Sécurité sociale : Quels éléments désincitatifs au niveau de la législation du régime contributif ?

 

Malgré de nombreux acquis, le système de sécurité sociale tunisien est relativement hétérogène, composé de régimes à législation différente, où les affiliés, étant donné leur situation socio-économique, présentent dans certains cas une instabilité en termes de contribution sociale, favorisant ainsi le développement de l’informalité.

Mais, au-delà du comportement des affiliés qui est en partie lié à leur situation socioéconomique, la législation de certains régimes peut elle-même encourager certains comportements stratégiques pour affaiblir la couverture sociale. – La possibilité de départ à la retraite à 50 ans : En effet, le régime Rsna prévoit la possibilité d’obtenir une pension de retraite à partir de l’âge de 50 ans pour motif de licenciement économique. Cela peut inciter un affilié à cumuler pension de retraite et travail dans l’informel vu qu’il se trouve encore loin de l’âge de la retraite. Pour l’année 2019, les flux de retraités s’élevaient à 3.500 personnes, représentant 20 millions de dinars de dépenses de pension. Le nombre total de retraités de cette catégorie est de 50.000 personnes, représentant 18 % des dépenses de pension en 2019.
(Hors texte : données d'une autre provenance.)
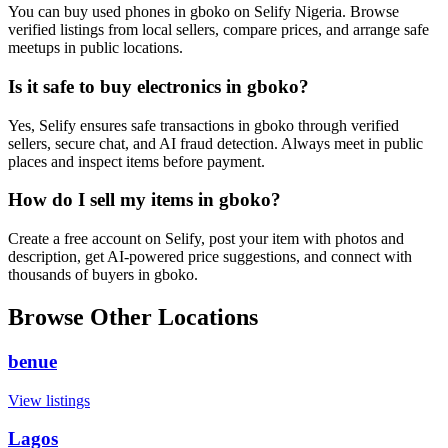
You can buy used phones in gboko on Selify Nigeria. Browse
verified listings from local sellers, compare prices, and arrange safe
meetups in public locations.
Is it safe to buy electronics in gboko?
Yes, Selify ensures safe transactions in gboko through verified
sellers, secure chat, and AI fraud detection. Always meet in public
places and inspect items before payment.
How do I sell my items in gboko?
Create a free account on Selify, post your item with photos and
description, get AI-powered price suggestions, and connect with
thousands of buyers in gboko.
Browse Other Locations
benue
View listings
Lagos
– Des capacités de contrôle limitées : Les régimes des indépendants peuvent ne pas payer de cotisation au cours de leur période d’activité, mais doivent régulariser leur situation au moment du départ à la retraite. Le manque de contrôle et l’absence de pénalités peuvent encourager cette catégorie de travailleurs à ne pas cotiser sur des périodes assez longues, favorisant également l’informalité. C’est ce qui explique en partie l’écart entre le nombre de cotisants et le nombre d’affiliés chez les indépendants. Par ailleurs, il est essentiel de conduire des contrôles sur le régime Rsna qui est le régime le plus important de la Cnss en termes d’affiliés et de dépenses. La caisse dispose à ce niveau de capacités très limitées estimées à trois cents contrôleurs pour près de 128.000 employeurs.

– Des systèmes de cotisation inadaptés aux travailleurs précaires: L’expérience tunisienne a bien montré qu’il ne suffit pas de créer des régimes spécifiques à certains travailleurs, en général précaires, pour améliorer leur couverture sociale. La création des régimes Rtfr et Raci n’a pas sensiblement amélioré la couverture sociale des populations concernées. Il est important à ce niveau d’avoir une approche globale qui permette de tenir compte de l’ensemble des caractéristiques sociodémographiques des populations concernées. Des critères précis sont à prendre en considération afin de s’assurer de l’efficience d’un régime de sécurité sociale. L’approche Droits de l’Homme de la protection sociale apporte des éléments d’analyse précis autour de critères quantitatifs et qualitatifs qui permettent d’évaluer un système de protection sociale dans sa capacité à s’adapter aux besoins de la population active et, en particulier, celle qui est vulnérable.